Below are some entries. Transcribe the lines from the one holding "X1305061Y1193930D03*" to the one holding "X0120921Y0017780D01*", inclusive, but not the pictures among them.

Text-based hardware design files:

*** Block opens ***

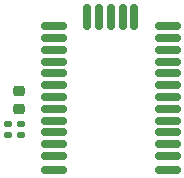
<source format=gbr>
%TF.GenerationSoftware,KiCad,Pcbnew,9.0.2*%
%TF.CreationDate,2025-12-17T16:44:21-05:00*%
%TF.ProjectId,Quectel_l96_Carrier_Board,51756563-7465-46c5-9f6c-39365f436172,rev?*%
%TF.SameCoordinates,Original*%
%TF.FileFunction,Paste,Top*%
%TF.FilePolarity,Positive*%
%FSLAX46Y46*%
G04 Gerber Fmt 4.6, Leading zero omitted, Abs format (unit mm)*
G04 Created by KiCad (PCBNEW 9.0.2) date 2025-12-17 16:44:21*
%MOMM*%
%LPD*%
G01*
G04 APERTURE LIST*
G04 Aperture macros list*
%AMRoundRect*
0 Rectangle with rounded corners*
0 $1 Rounding radius*
0 $2 $3 $4 $5 $6 $7 $8 $9 X,Y pos of 4 corners*
0 Add a 4 corners polygon primitive as box body*
4,1,4,$2,$3,$4,$5,$6,$7,$8,$9,$2,$3,0*
0 Add four circle primitives for the rounded corners*
1,1,$1+$1,$2,$3*
1,1,$1+$1,$4,$5*
1,1,$1+$1,$6,$7*
1,1,$1+$1,$8,$9*
0 Add four rect primitives between the rounded corners*
20,1,$1+$1,$2,$3,$4,$5,0*
20,1,$1+$1,$4,$5,$6,$7,0*
20,1,$1+$1,$6,$7,$8,$9,0*
20,1,$1+$1,$8,$9,$2,$3,0*%
G04 Aperture macros list end*
%ADD10RoundRect,0.140000X-0.170000X0.140000X-0.170000X-0.140000X0.170000X-0.140000X0.170000X0.140000X0*%
%ADD11RoundRect,0.225000X0.250000X-0.225000X0.250000X0.225000X-0.250000X0.225000X-0.250000X-0.225000X0*%
%ADD12RoundRect,0.175000X-0.900000X-0.175000X0.900000X-0.175000X0.900000X0.175000X-0.900000X0.175000X0*%
%ADD13RoundRect,0.175000X0.175000X-0.900000X0.175000X0.900000X-0.175000X0.900000X-0.175000X-0.900000X0*%
G04 APERTURE END LIST*
D10*
%TO.C,C23*%
X128500000Y-54440000D03*
X128500000Y-55400000D03*
%TD*%
D11*
%TO.C,C22*%
X129400000Y-53175000D03*
X129400000Y-51625000D03*
%TD*%
D10*
%TO.C,C21*%
X129600000Y-54420000D03*
X129600000Y-55380000D03*
%TD*%
D12*
%TO.C,U5*%
X132400000Y-46140000D03*
X132400000Y-47140000D03*
X132400000Y-48140000D03*
X132400000Y-49140000D03*
X132400000Y-50140000D03*
X132400000Y-51140000D03*
X132400000Y-52140000D03*
X132400000Y-53140000D03*
X132400000Y-54140000D03*
X132400000Y-55140000D03*
X132400000Y-56140000D03*
X132400000Y-57140000D03*
X132400000Y-58290000D03*
X142000000Y-58290000D03*
X142000000Y-57140000D03*
X142000000Y-56140000D03*
X142000000Y-55140000D03*
X142000000Y-54140000D03*
X142000000Y-53140000D03*
X142000000Y-52140000D03*
X142000000Y-51140000D03*
X142000000Y-50140000D03*
X142000000Y-49140000D03*
X142000000Y-48140000D03*
X142000000Y-47140000D03*
X142000000Y-46140000D03*
D13*
X139200000Y-45340000D03*
X138200000Y-45340000D03*
X137200000Y-45340000D03*
X136200000Y-45340000D03*
X135200000Y-45340000D03*
%TD*%
M02*

</source>
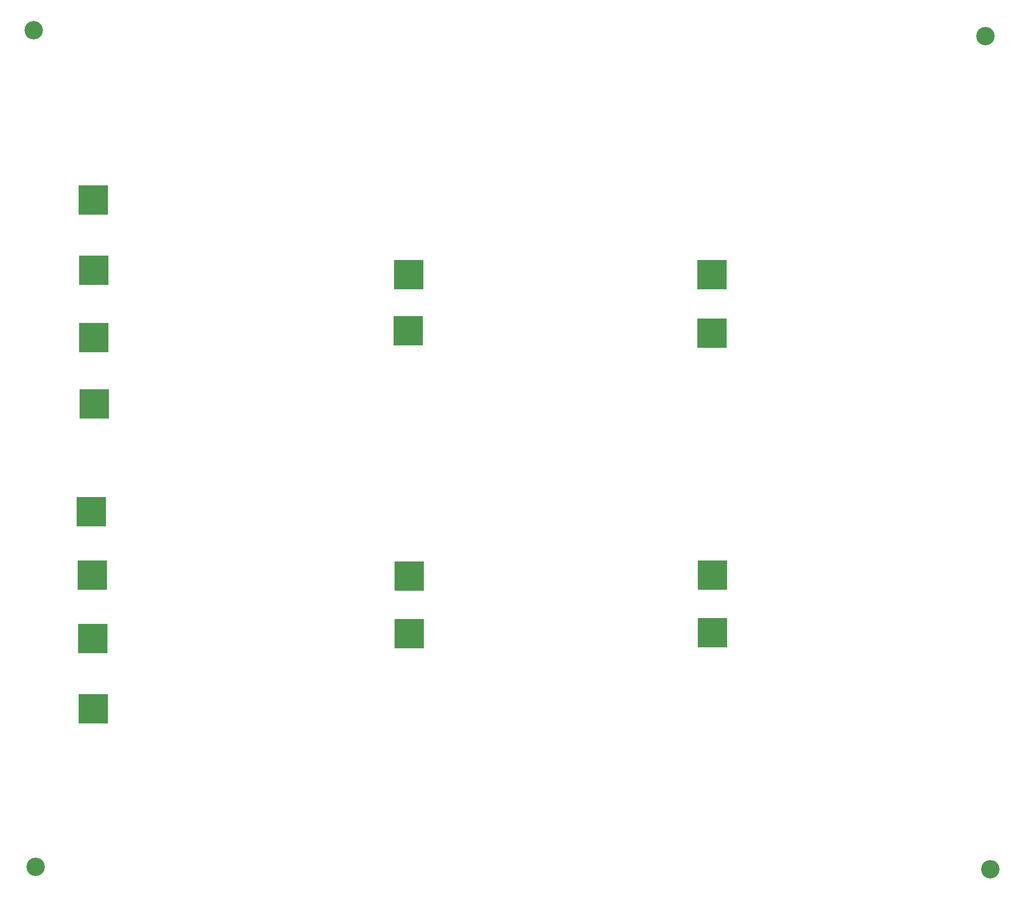
<source format=gts>
G04 EAGLE Gerber RS-274X export*
G75*
%MOMM*%
%FSLAX34Y34*%
%LPD*%
%INSoldermask Top*%
%IPPOS*%
%AMOC8*
5,1,8,0,0,1.08239X$1,22.5*%
G01*
%ADD10R,5.203200X5.203200*%
%ADD11C,3.203200*%


D10*
X780268Y570214D03*
X232850Y439932D03*
X231779Y562259D03*
X232923Y1200891D03*
X232348Y1323236D03*
X233336Y1084355D03*
X233831Y969259D03*
X230419Y672392D03*
X779911Y670447D03*
X1306263Y571907D03*
X1305777Y672054D03*
X778489Y1096242D03*
X779031Y1193813D03*
X1304864Y1091971D03*
X1305061Y1193930D03*
X229162Y782592D03*
D11*
X129059Y1617466D03*
X132836Y165705D03*
X1779565Y1607416D03*
X1787998Y161485D03*
M02*

</source>
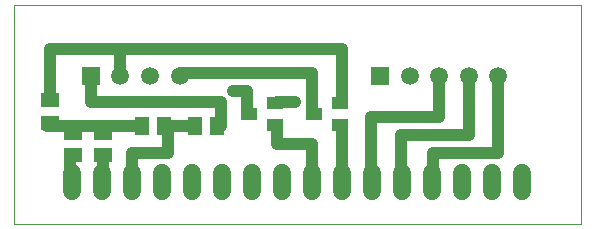
<source format=gtl>
G75*
%MOIN*%
%OFA0B0*%
%FSLAX25Y25*%
%IPPOS*%
%LPD*%
%AMOC8*
5,1,8,0,0,1.08239X$1,22.5*
%
%ADD10C,0.00000*%
%ADD11C,0.06000*%
%ADD12R,0.05937X0.05937*%
%ADD13C,0.05937*%
%ADD14R,0.05906X0.05118*%
%ADD15R,0.05118X0.05906*%
%ADD16R,0.05512X0.03937*%
%ADD17C,0.04000*%
%ADD18C,0.03569*%
D10*
X0001610Y0001000D02*
X0190586Y0001000D01*
X0190586Y0073835D01*
X0001610Y0073835D01*
X0001610Y0001000D01*
D11*
X0020921Y0011780D02*
X0020921Y0017780D01*
X0030921Y0017780D02*
X0030921Y0011780D01*
X0040921Y0011780D02*
X0040921Y0017780D01*
X0050921Y0017780D02*
X0050921Y0011780D01*
X0060921Y0011780D02*
X0060921Y0017780D01*
X0070921Y0017780D02*
X0070921Y0011780D01*
X0080921Y0011780D02*
X0080921Y0017780D01*
X0090921Y0017780D02*
X0090921Y0011780D01*
X0100921Y0011780D02*
X0100921Y0017780D01*
X0110921Y0017780D02*
X0110921Y0011780D01*
X0120921Y0011780D02*
X0120921Y0017780D01*
X0130921Y0017780D02*
X0130921Y0011780D01*
X0140921Y0011780D02*
X0140921Y0017780D01*
X0150921Y0017780D02*
X0150921Y0011780D01*
X0160921Y0011780D02*
X0160921Y0017780D01*
X0170921Y0017780D02*
X0170921Y0011780D01*
D12*
X0123657Y0050213D03*
X0027200Y0050213D03*
D13*
X0037043Y0050213D03*
X0046885Y0050213D03*
X0056728Y0050213D03*
X0133500Y0050213D03*
X0143342Y0050213D03*
X0153185Y0050213D03*
X0163027Y0050213D03*
D14*
X0031137Y0031315D03*
X0021295Y0031315D03*
X0013421Y0034661D03*
X0013421Y0042142D03*
X0021295Y0023835D03*
X0031137Y0023835D03*
D15*
X0044130Y0033480D03*
X0051610Y0033480D03*
X0061846Y0033480D03*
X0069326Y0033480D03*
D16*
X0079956Y0037417D03*
X0088618Y0033677D03*
X0101610Y0037417D03*
X0110271Y0041157D03*
X0110271Y0033677D03*
X0088618Y0041157D03*
D17*
X0089208Y0041354D02*
X0095114Y0041354D01*
X0101019Y0037417D02*
X0101019Y0051197D01*
X0056728Y0051197D01*
X0056728Y0050213D01*
X0074445Y0045291D02*
X0079366Y0045291D01*
X0079366Y0037417D01*
X0070507Y0041354D02*
X0070507Y0033480D01*
X0060665Y0033480D02*
X0052791Y0033480D01*
X0052791Y0024622D01*
X0040980Y0024622D01*
X0040980Y0014780D01*
X0031137Y0014780D02*
X0031137Y0022654D01*
X0021295Y0023638D02*
X0020311Y0023638D01*
X0020311Y0014780D01*
X0012437Y0033480D02*
X0030153Y0033480D01*
X0029169Y0033480D02*
X0042948Y0033480D01*
X0027200Y0041354D02*
X0027200Y0050213D01*
X0037043Y0050213D02*
X0037043Y0058087D01*
X0013421Y0059071D02*
X0110862Y0059071D01*
X0110862Y0042339D01*
X0110862Y0041354D02*
X0110862Y0058087D01*
X0143342Y0050213D02*
X0143342Y0036433D01*
X0120704Y0036433D01*
X0120704Y0012811D01*
X0130547Y0013795D02*
X0130547Y0030528D01*
X0153185Y0030528D01*
X0153185Y0050213D01*
X0162043Y0050213D02*
X0163027Y0050213D01*
X0163027Y0024622D01*
X0141374Y0024622D01*
X0141374Y0014780D01*
X0110862Y0013795D02*
X0110862Y0033480D01*
X0101019Y0027575D02*
X0089208Y0027575D01*
X0089208Y0033480D01*
X0101019Y0027575D02*
X0101019Y0014780D01*
X0070507Y0041354D02*
X0027200Y0041354D01*
X0013421Y0043323D02*
X0013421Y0059071D01*
D18*
X0074445Y0045291D03*
X0095114Y0041354D03*
M02*

</source>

*** Block closes ***

[WRITTEN SOLUTION]
X1305061Y1193930D03*
X229162Y782592D03*
D11*
X129059Y1617466D03*
X132836Y165705D03*
X1779565Y1607416D03*
X1787998Y161485D03*
M02*

</source>
<source format=gtl>
G75*
%MOIN*%
%OFA0B0*%
%FSLAX25Y25*%
%IPPOS*%
%LPD*%
%AMOC8*
5,1,8,0,0,1.08239X$1,22.5*
%
%ADD10C,0.00000*%
%ADD11C,0.06000*%
%ADD12R,0.05937X0.05937*%
%ADD13C,0.05937*%
%ADD14R,0.05906X0.05118*%
%ADD15R,0.05118X0.05906*%
%ADD16R,0.05512X0.03937*%
%ADD17C,0.04000*%
%ADD18C,0.03569*%
D10*
X0001610Y0001000D02*
X0190586Y0001000D01*
X0190586Y0073835D01*
X0001610Y0073835D01*
X0001610Y0001000D01*
D11*
X0020921Y0011780D02*
X0020921Y0017780D01*
X0030921Y0017780D02*
X0030921Y0011780D01*
X0040921Y0011780D02*
X0040921Y0017780D01*
X0050921Y0017780D02*
X0050921Y0011780D01*
X0060921Y0011780D02*
X0060921Y0017780D01*
X0070921Y0017780D02*
X0070921Y0011780D01*
X0080921Y0011780D02*
X0080921Y0017780D01*
X0090921Y0017780D02*
X0090921Y0011780D01*
X0100921Y0011780D02*
X0100921Y0017780D01*
X0110921Y0017780D02*
X0110921Y0011780D01*
X0120921Y0011780D02*
X0120921Y0017780D01*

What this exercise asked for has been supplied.